Stored data entries:
· · · ·
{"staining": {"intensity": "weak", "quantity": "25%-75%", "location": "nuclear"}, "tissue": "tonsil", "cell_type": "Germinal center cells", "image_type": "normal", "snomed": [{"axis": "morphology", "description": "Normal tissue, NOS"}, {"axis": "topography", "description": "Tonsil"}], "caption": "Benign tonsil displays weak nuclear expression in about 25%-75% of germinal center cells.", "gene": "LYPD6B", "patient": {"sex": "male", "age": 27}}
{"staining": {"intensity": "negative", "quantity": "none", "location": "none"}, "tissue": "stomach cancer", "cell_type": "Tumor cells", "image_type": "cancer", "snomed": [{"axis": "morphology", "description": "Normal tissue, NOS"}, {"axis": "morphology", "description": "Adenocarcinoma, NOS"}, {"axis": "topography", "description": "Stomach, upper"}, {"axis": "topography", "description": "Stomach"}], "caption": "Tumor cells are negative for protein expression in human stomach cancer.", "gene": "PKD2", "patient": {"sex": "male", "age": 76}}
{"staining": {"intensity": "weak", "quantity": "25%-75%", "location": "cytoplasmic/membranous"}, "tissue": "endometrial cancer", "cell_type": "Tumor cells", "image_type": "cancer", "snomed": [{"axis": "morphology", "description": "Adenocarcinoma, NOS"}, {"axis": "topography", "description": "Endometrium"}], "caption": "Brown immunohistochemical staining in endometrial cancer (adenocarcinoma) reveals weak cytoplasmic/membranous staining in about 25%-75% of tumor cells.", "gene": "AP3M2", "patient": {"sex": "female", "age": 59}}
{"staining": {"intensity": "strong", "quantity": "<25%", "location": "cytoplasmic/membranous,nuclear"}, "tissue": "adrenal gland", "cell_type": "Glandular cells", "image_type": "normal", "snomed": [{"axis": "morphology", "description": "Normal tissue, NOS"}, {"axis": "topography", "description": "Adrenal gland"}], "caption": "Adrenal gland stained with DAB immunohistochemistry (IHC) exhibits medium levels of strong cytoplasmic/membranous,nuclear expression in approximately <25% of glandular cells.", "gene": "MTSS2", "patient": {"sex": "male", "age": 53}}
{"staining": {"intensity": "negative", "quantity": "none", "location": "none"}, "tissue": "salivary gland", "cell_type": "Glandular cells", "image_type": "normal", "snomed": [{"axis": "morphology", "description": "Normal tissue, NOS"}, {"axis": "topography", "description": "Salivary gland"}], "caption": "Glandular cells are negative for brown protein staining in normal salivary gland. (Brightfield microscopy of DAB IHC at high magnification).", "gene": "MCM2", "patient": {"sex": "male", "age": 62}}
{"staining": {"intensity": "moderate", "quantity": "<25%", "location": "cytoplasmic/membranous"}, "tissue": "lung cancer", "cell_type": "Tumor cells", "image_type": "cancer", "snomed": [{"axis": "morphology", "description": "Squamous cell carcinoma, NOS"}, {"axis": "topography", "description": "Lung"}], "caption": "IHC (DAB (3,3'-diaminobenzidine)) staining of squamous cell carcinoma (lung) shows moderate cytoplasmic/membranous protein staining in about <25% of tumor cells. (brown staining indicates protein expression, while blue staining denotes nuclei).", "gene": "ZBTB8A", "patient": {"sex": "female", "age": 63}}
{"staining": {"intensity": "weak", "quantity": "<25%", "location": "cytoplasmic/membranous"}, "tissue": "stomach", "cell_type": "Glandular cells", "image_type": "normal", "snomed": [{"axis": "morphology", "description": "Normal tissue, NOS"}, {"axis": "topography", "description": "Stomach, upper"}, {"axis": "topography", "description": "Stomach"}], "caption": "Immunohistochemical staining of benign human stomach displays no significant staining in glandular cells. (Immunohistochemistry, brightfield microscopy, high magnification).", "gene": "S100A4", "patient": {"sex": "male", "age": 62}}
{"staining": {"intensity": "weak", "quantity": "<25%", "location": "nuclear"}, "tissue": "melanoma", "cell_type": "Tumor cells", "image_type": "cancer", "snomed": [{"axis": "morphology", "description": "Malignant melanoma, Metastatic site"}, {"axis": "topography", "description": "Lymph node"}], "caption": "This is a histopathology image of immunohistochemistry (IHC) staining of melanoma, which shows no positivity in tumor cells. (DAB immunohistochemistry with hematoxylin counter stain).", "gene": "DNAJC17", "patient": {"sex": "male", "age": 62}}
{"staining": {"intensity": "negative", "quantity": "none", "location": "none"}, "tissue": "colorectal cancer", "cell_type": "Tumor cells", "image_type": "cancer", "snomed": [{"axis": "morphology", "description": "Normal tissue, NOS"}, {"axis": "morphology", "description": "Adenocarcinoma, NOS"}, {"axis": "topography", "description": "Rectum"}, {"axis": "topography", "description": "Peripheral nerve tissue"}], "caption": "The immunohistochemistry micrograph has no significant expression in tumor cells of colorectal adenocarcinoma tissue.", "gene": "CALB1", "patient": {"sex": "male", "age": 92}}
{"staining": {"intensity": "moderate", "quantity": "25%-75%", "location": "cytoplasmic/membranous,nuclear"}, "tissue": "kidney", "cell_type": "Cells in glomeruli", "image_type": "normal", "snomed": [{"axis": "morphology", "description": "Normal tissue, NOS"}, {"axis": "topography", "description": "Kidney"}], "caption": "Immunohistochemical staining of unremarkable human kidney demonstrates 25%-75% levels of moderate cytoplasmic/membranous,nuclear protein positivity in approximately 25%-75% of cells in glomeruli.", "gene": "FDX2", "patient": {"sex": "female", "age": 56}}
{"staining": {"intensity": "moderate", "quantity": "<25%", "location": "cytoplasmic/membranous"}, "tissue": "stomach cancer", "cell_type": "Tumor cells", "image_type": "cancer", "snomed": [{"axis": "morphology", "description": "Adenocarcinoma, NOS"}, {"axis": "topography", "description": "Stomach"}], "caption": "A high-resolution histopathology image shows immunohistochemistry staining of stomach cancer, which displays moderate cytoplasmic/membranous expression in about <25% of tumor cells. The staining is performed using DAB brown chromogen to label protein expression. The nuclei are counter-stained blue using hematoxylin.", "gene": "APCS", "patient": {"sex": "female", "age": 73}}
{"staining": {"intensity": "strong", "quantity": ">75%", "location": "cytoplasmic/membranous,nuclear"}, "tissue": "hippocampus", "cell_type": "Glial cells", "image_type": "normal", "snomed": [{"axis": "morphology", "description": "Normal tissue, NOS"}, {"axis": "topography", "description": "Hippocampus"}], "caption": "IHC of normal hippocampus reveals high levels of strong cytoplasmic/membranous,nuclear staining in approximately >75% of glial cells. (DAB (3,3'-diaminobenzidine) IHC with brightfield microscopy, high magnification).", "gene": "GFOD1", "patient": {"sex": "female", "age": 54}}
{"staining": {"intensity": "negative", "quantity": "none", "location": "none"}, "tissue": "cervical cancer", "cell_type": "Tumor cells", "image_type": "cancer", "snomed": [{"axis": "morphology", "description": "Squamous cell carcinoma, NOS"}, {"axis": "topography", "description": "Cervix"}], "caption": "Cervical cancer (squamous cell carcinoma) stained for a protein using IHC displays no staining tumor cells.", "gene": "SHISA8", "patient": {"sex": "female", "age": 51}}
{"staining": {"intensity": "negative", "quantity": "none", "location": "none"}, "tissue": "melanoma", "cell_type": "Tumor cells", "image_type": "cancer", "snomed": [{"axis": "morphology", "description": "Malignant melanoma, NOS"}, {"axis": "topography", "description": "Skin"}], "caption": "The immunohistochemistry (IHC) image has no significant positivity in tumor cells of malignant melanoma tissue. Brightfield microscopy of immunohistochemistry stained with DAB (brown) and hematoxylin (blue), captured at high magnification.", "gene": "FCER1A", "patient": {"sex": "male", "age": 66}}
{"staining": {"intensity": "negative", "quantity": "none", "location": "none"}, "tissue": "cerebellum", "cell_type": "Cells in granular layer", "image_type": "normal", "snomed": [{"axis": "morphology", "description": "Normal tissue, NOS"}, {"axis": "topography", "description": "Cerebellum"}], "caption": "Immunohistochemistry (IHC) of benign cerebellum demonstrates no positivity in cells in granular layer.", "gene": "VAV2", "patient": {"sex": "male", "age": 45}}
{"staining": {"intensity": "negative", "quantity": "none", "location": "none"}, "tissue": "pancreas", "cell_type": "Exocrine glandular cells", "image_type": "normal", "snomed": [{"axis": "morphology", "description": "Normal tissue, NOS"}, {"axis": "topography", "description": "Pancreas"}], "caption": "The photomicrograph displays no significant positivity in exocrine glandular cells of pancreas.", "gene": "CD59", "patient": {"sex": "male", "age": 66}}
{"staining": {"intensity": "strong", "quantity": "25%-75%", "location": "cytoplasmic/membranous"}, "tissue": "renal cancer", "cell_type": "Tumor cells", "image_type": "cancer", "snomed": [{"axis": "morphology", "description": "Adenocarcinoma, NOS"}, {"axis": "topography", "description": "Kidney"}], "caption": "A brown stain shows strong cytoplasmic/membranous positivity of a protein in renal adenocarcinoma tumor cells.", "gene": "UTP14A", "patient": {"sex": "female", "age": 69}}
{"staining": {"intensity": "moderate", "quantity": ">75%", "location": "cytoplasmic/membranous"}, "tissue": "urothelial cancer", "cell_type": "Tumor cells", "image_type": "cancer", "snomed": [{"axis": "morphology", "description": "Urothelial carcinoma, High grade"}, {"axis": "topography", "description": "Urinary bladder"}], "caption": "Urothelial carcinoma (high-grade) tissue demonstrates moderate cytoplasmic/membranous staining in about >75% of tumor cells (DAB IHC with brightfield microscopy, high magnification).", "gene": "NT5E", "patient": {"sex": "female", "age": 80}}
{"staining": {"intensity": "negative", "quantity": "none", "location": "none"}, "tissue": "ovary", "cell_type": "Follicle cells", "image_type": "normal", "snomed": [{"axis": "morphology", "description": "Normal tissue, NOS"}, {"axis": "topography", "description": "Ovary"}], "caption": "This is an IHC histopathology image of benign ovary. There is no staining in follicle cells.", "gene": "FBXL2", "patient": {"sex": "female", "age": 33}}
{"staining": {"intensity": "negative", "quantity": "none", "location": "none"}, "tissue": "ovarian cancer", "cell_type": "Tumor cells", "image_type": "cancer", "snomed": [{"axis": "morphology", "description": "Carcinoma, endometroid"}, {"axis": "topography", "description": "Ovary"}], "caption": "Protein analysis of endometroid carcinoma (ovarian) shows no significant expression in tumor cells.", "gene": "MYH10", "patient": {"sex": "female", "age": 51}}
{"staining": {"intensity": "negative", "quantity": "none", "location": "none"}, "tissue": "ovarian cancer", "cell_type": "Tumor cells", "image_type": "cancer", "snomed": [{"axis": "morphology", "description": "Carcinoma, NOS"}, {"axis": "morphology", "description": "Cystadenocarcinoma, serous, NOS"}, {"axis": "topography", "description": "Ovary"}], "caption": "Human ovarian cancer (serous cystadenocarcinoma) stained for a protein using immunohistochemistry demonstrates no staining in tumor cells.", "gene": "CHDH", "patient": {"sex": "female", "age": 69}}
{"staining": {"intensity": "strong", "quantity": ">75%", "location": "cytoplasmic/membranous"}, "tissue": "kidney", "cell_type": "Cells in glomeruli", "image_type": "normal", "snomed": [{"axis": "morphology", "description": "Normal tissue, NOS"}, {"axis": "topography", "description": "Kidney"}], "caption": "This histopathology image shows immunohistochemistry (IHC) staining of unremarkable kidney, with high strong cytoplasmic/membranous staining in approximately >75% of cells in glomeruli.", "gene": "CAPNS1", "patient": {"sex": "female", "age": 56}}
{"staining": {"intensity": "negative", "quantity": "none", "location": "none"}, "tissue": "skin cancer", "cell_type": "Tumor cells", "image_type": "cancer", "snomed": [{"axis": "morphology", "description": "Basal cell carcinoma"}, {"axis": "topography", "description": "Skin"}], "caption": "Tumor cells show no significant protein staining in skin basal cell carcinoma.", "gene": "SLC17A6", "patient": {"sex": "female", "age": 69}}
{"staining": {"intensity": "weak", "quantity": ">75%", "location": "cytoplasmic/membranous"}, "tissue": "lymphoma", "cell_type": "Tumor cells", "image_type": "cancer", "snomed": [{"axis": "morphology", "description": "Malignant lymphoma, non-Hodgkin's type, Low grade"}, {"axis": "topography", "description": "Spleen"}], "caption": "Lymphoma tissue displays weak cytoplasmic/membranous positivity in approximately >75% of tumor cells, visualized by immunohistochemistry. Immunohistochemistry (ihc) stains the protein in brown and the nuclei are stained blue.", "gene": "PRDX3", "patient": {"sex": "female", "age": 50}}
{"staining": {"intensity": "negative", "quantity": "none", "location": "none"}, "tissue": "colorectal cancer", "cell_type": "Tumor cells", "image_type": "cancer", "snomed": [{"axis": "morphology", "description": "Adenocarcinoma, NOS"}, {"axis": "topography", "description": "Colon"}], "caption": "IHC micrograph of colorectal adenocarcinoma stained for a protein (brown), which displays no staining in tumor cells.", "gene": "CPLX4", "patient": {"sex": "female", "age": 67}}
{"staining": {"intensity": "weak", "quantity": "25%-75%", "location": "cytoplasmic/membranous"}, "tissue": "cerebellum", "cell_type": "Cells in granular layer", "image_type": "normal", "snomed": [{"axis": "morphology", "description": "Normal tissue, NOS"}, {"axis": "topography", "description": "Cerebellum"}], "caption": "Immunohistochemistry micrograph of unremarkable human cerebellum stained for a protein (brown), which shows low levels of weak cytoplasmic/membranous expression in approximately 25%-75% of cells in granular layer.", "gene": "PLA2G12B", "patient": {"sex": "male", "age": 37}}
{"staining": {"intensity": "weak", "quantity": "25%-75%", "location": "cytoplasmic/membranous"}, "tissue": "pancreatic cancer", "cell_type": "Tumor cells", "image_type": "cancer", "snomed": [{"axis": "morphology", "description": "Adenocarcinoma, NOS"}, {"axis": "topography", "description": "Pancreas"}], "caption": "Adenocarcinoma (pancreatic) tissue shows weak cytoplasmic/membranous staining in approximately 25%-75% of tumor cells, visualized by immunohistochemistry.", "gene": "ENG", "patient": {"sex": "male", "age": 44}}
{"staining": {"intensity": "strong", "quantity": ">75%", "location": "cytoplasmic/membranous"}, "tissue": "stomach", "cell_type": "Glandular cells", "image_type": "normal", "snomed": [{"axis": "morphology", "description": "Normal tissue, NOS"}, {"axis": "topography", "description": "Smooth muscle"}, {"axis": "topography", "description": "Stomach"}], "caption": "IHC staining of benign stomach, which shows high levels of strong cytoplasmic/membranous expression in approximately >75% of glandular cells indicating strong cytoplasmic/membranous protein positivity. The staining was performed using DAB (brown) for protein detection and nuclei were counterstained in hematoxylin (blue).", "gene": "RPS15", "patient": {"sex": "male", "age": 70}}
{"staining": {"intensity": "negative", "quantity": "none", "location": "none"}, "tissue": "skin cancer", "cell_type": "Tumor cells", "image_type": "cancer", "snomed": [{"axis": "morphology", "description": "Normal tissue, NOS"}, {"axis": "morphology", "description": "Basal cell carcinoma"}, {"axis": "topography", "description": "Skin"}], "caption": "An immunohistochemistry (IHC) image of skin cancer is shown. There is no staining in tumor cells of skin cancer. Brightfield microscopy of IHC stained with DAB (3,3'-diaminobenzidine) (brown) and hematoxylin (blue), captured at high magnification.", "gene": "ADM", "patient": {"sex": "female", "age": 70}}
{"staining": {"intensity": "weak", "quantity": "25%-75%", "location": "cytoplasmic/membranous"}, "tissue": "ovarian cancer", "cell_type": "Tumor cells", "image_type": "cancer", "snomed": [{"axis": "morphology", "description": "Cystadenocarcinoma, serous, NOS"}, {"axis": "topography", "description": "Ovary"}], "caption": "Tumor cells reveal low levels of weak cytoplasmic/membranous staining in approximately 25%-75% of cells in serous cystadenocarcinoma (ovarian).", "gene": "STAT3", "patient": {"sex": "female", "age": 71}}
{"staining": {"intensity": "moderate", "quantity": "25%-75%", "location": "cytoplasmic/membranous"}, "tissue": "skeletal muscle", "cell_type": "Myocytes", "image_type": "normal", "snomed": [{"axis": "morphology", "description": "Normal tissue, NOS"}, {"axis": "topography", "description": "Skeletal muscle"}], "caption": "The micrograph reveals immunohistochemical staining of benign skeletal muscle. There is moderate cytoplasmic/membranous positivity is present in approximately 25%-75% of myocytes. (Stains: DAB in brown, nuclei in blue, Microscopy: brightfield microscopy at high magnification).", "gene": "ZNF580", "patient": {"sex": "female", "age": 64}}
· · · ·
**WORK REQUEST**. If a line falls between the first line of the records and the line containing "immunohistochemical staining in", inclusive, repeat it exactly; leave out all others.

**TASK SOLUTION**.
{"staining": {"intensity": "weak", "quantity": "25%-75%", "location": "nuclear"}, "tissue": "tonsil", "cell_type": "Germinal center cells", "image_type": "normal", "snomed": [{"axis": "morphology", "description": "Normal tissue, NOS"}, {"axis": "topography", "description": "Tonsil"}], "caption": "Benign tonsil displays weak nuclear expression in about 25%-75% of germinal center cells.", "gene": "LYPD6B", "patient": {"sex": "male", "age": 27}}
{"staining": {"intensity": "negative", "quantity": "none", "location": "none"}, "tissue": "stomach cancer", "cell_type": "Tumor cells", "image_type": "cancer", "snomed": [{"axis": "morphology", "description": "Normal tissue, NOS"}, {"axis": "morphology", "description": "Adenocarcinoma, NOS"}, {"axis": "topography", "description": "Stomach, upper"}, {"axis": "topography", "description": "Stomach"}], "caption": "Tumor cells are negative for protein expression in human stomach cancer.", "gene": "PKD2", "patient": {"sex": "male", "age": 76}}
{"staining": {"intensity": "weak", "quantity": "25%-75%", "location": "cytoplasmic/membranous"}, "tissue": "endometrial cancer", "cell_type": "Tumor cells", "image_type": "cancer", "snomed": [{"axis": "morphology", "description": "Adenocarcinoma, NOS"}, {"axis": "topography", "description": "Endometrium"}], "caption": "Brown immunohistochemical staining in endometrial cancer (adenocarcinoma) reveals weak cytoplasmic/membranous staining in about 25%-75% of tumor cells.", "gene": "AP3M2", "patient": {"sex": "female", "age": 59}}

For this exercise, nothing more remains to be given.